What happens in and to Grand Bahama transcends partisan politics and for nearly two decades has challenged every administration in office. What was once proudly deemed The Bahamas’ Second City, was founded in mid-last century as a planned resort, a glamorous casino a magnet.
I was back and forth from Florida sailing out of the marina in those days and saw it take shape. There was nothing remarkable about its architecture for the most part but there was something very special about what this flat land was supposed to mean and to be.
The city boasted championship golf courses when courses in tropical climes were still something to take note of. The concept of Freeport as a free port added more clatter to the chatter. The International Bazaar boasted shops with exotic names and luxury goods and a casino that drew players from around the world with its Taj Mahal-like dome. Roads were wide and clean, the economy was strong, people walked with a bounce in their step.
And then… and then... and then again.
To put it gently, Grand Bahama hit a rough patch.
Mind you, no matter how high the unemployment or powerful the storms, Grand Bahamians love Grand Bahama. They eschew Nassau – too much traffic, fear of crime, crowds everywhere you go and if they have to come to the capital, they can’t wait to get home to Freeport or Eight Mile Rock or West End - wherever home is. They’re probably a far more loyal lot than Nassauvians are to Nassau.
But understanding the decline in the Grand Bahama economy and what it will take to put that bounce back in residents’ steps is like trying to do the Rubik’s Cube with eyes closed and hands tied. As for cause, some observers blame a Grand Bahama Port Authority that started out as a brilliant managerial experiment until it aged and became a stranglehold on growth. Others blame a series of back-to-back hurricanes that slammed into the island, competing for unwanted attention and hardly giving the island a chance to recover in between.
Almost everyone looks at who owns the largest hotel, the Grand Lucayan, now mostly closed, the airport, still not rebuilt after the latest pummeling from Dorian, and who controls the port and harbour. But it would be unfair to blame any single company for everything that has gone awry. That company did not cause the closure of the Royal Oasis or the International Bazaar, holdings of Harcourt Development.
I recently came across a Tribune letter to the editor from Saturday, February 26, 2005, (yes, there was a Saturday Tribune then) almost 15 years ago, calling the Royal Oasis to task with the headline ‘Royal Oasis must live up to it responsibility’.
The pattern of hope and disappointment in Grand Bahama has deep footings.

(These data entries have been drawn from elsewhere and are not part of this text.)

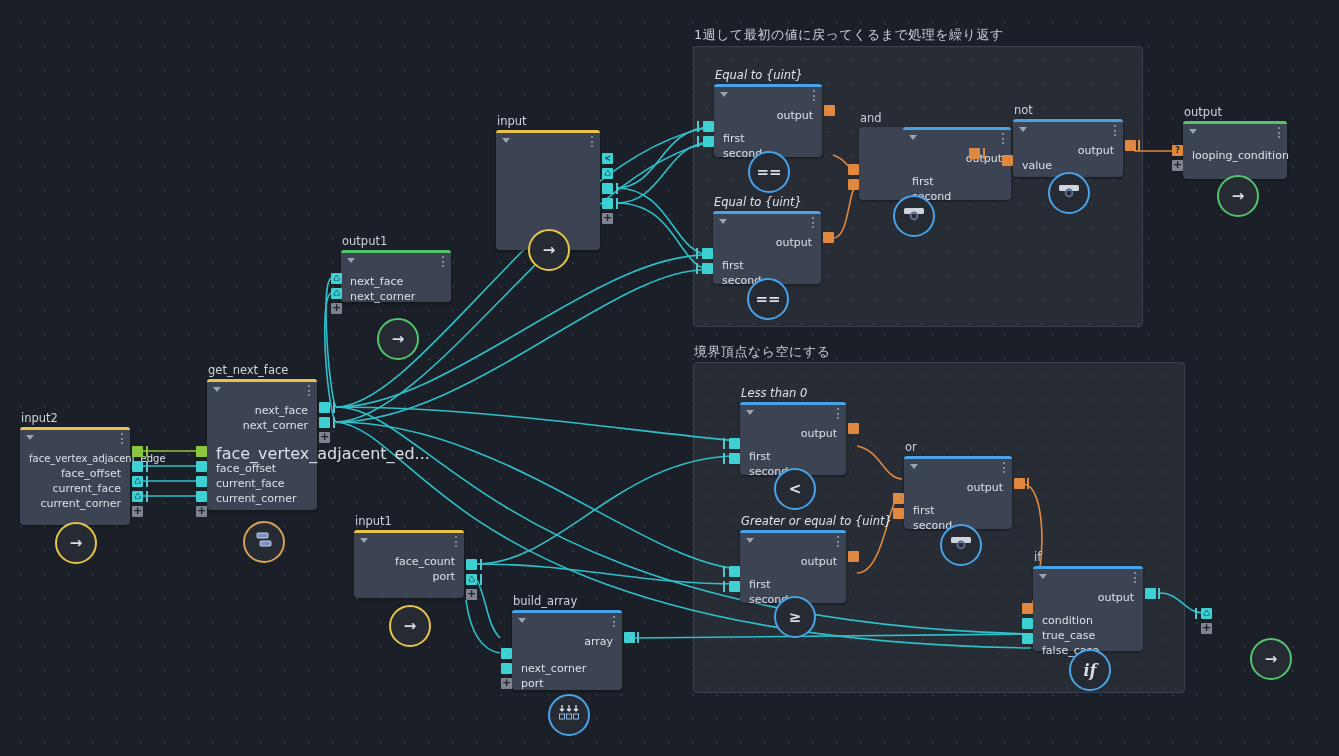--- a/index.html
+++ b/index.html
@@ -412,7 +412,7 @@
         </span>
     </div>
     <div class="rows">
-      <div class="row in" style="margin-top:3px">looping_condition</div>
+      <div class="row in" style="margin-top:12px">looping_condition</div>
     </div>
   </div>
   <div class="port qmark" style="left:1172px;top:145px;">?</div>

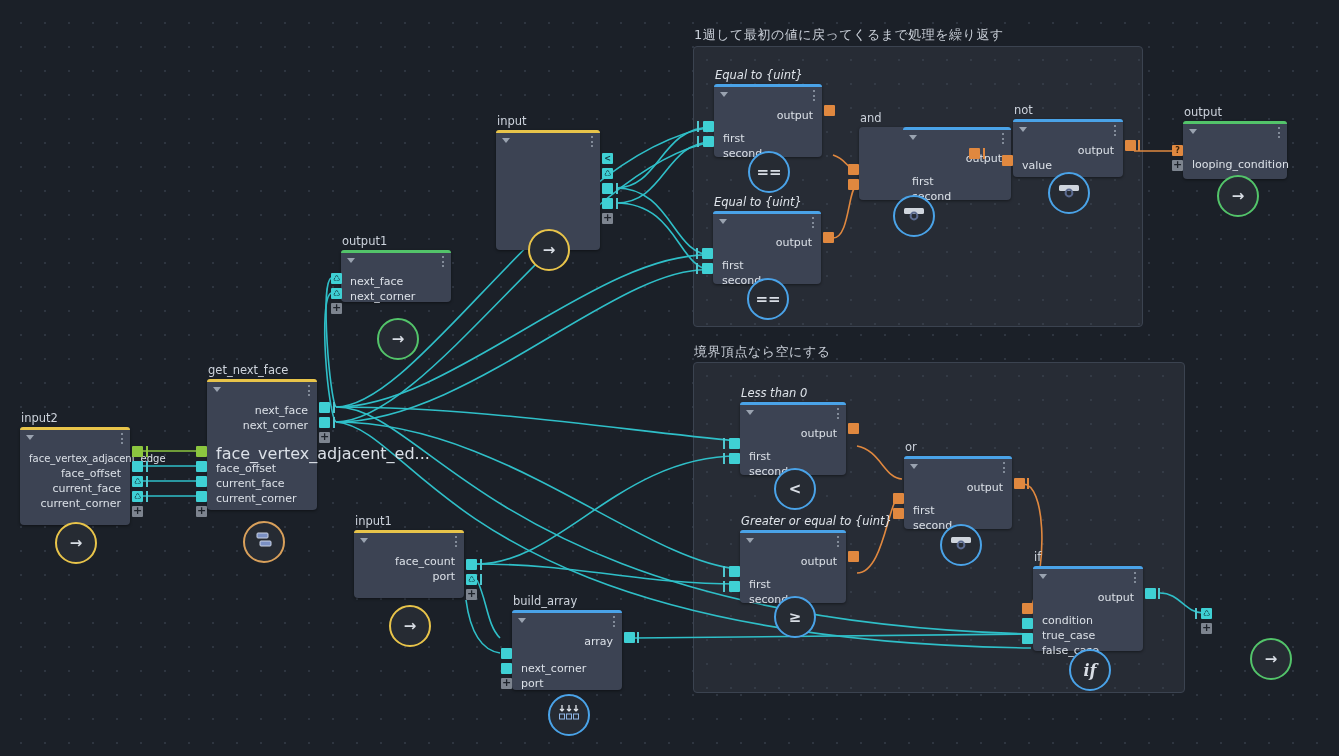--- a/index.html
+++ b/index.html
@@ -201,7 +201,7 @@
     <div class="rows">
       <div class="row out">next_face</div>
       <div class="row out">next_corner</div>
-      <div class="row in" style="margin-top:13px;font-size:16px">face_vertex_adjacent_ed...</div>
+      <div class="row in" style="margin-top:26px;font-size:10px">face_vertex_adjacent_ed...</div>
       <div class="row in">face_offset</div>
       <div class="row in">current_face</div>
       <div class="row in">current_corner</div>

I was back in Grand Bahama several times after the storm, most recently last Friday. Flooded cars still line long portions of designated roads that are now parking for abandoned vehicles. Many businesses are still closed or trying to recover. But there is no question of an almost palpable feeling that things are about to change. If Royal Caribbean proceeds with the purchase of the Grand Lucayan, hope, like employment, will certainly rise.
While we pray for better days ahead we all should wonder and admire those resilient souls in Grand Bahama who continue to love their island no matter what. Any time we think Grand Bahama is in trouble - and they’ve got a lot to learn from us in the big bustling city of Nassau - we should turn around and ask what we can learn about loyalty to a place from them.
Whose foolish idea was this?
You know when you see something that you don’t believe you are seeing so you look at it again but you are still seeing it? Then you get the ‘I don’t believe I am seeing this’ feeling. That’s the feeling I got when I pulled up to a light at the intersection of Elizabeth Avenue and Shirley Street.
My car was in the left lane, facing south when I noticed that there were two traffic lights for the intersection, both facing me, one in the left lane, the other in the right. It is a two-way street so maybe the light in the right lane was meant for cars that planned to reverse. Whose foolish idea was it to put up a light you’d have to reverse to use?
Speaking of traffic lights, did you notice how much more smoothly traffic flowed east to west when there was no light at Parliament and Shirley Streets? Can we not consider making that a blinking light or four-way stop?
And why not convert the light at Shirley and Village Roads to a blinking light between 7pm and 6.30am?
Then there are the lights on Kemp Road that need a good review… and it would be interesting to hear your thoughts.